Saturday, 1 August 2015

Windows 10 review: Hold off if you use Windows 7

Windows 10 review: Hold off if you use Windows 7

Windows 10 is what Windows 8 should have been, but it has too many rough edges to attract Windows 7 users. Continuous upgrades could change that as early as this fall

Windows 10 is much more usable than Wndows 8 or 8.1 and proudly offers a bundle of new features, including improved security, a new browser, and the voice-activated intelligent assistant Cortana. You might even call Windows 10 the most revolutionary version of Windows ever, mainly because it will be continually upgraded as part of Microsoft's "Windows as a service" effort.
But the question is not whether Windows 10 is a good upgrade for Windows 8 users -- obviously, it is. The real question is whether Windows 10 deserves to supplant Windows 7. Despite substantial new functionality in Windows 10, Windows 7 users should wait until the upgrade train brings more improvements.

Many of the new features of Windows 10 do not seem ready for prime time, including the greatly modified Start menu with live tiles, the new Edge browser, Cortana, and the Continuum method of switching between mouse and touchscreen control. They all work well enough, yet they all lack key capabilities. The lesser tile-based Windows apps vary in quality from good (Mail, Calendar) to passable (Photos, Phone Companion) to barely breathing placeholders (People, Groove Music, Movies & TV).
Windows 10 start
The new Windows 10 Start with live tiles is a major departure from previous versions.
It seems obvious that Microsoft rushed the consumer version of Windows 10 out the door in time for back-to-school season. But the “real” Windows 10 (at least the “next final” version) won’t appear until October or thereabouts, in the form of Threshold 2. Think of TH2 as an accelerated Service Pack 1, ready for the enterprise.
Meanwhile, myriad questions remain unanswered. We know that Microsoft will force updates on Windows 10 Home and Windows 10 Pro users who aren’t connected to update servers. That posture has already created problems, with an Nvidia driver hatched before its time and a patch that caused repeated Explorer restarts -- both in the past week. Those of us familiar with Microsoft’s Windows patching travails will face the future with some trepidation: How long until Microsoft force-feeds a bad patch, and how will Microsoft recover from it?

- WORK REQUIRED
Copy the Windows 10 review between "But the question" and "Movies & TV).", inclusive, and swap "Start menu" for "Start screen". The data after this review comes from a separate source.

- DATA SHOWN
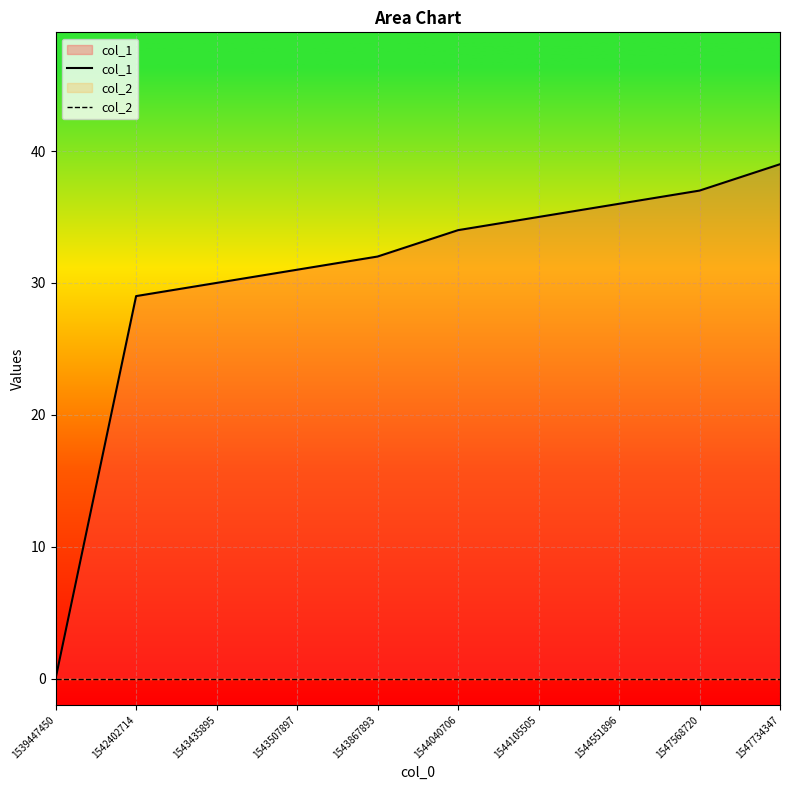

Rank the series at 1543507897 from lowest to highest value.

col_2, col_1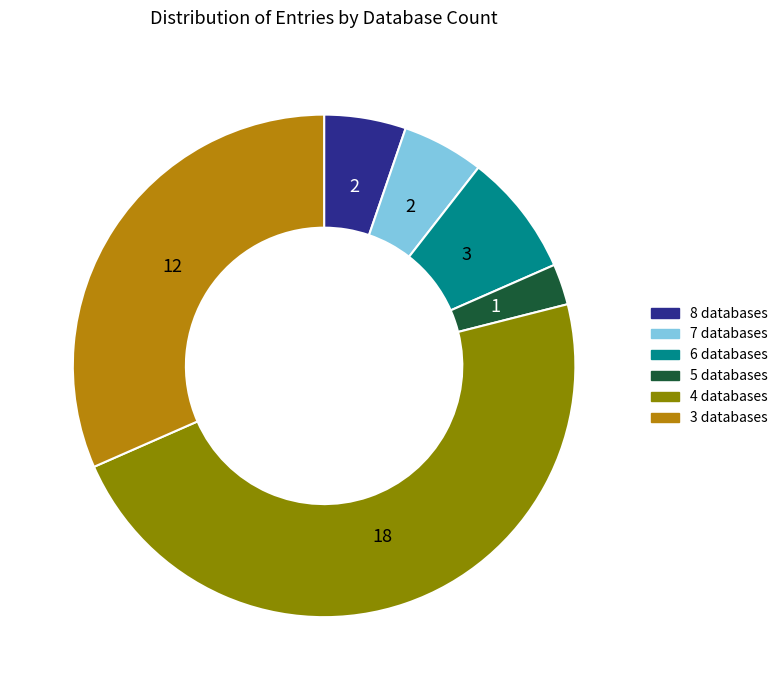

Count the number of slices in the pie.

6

- SOLUTION
But the question is not whether Windows 10 is a good upgrade for Windows 8 users -- obviously, it is. The real question is whether Windows 10 deserves to supplant Windows 7. Despite substantial new functionality in Windows 10, Windows 7 users should wait until the upgrade train brings more improvements.

Many of the new features of Windows 10 do not seem ready for prime time, including the greatly modified Start screen with live tiles, the new Edge browser, Cortana, and the Continuum method of switching between mouse and touchscreen control. They all work well enough, yet they all lack key capabilities. The lesser tile-based Windows apps vary in quality from good (Mail, Calendar) to passable (Photos, Phone Companion) to barely breathing placeholders (People, Groove Music, Movies & TV).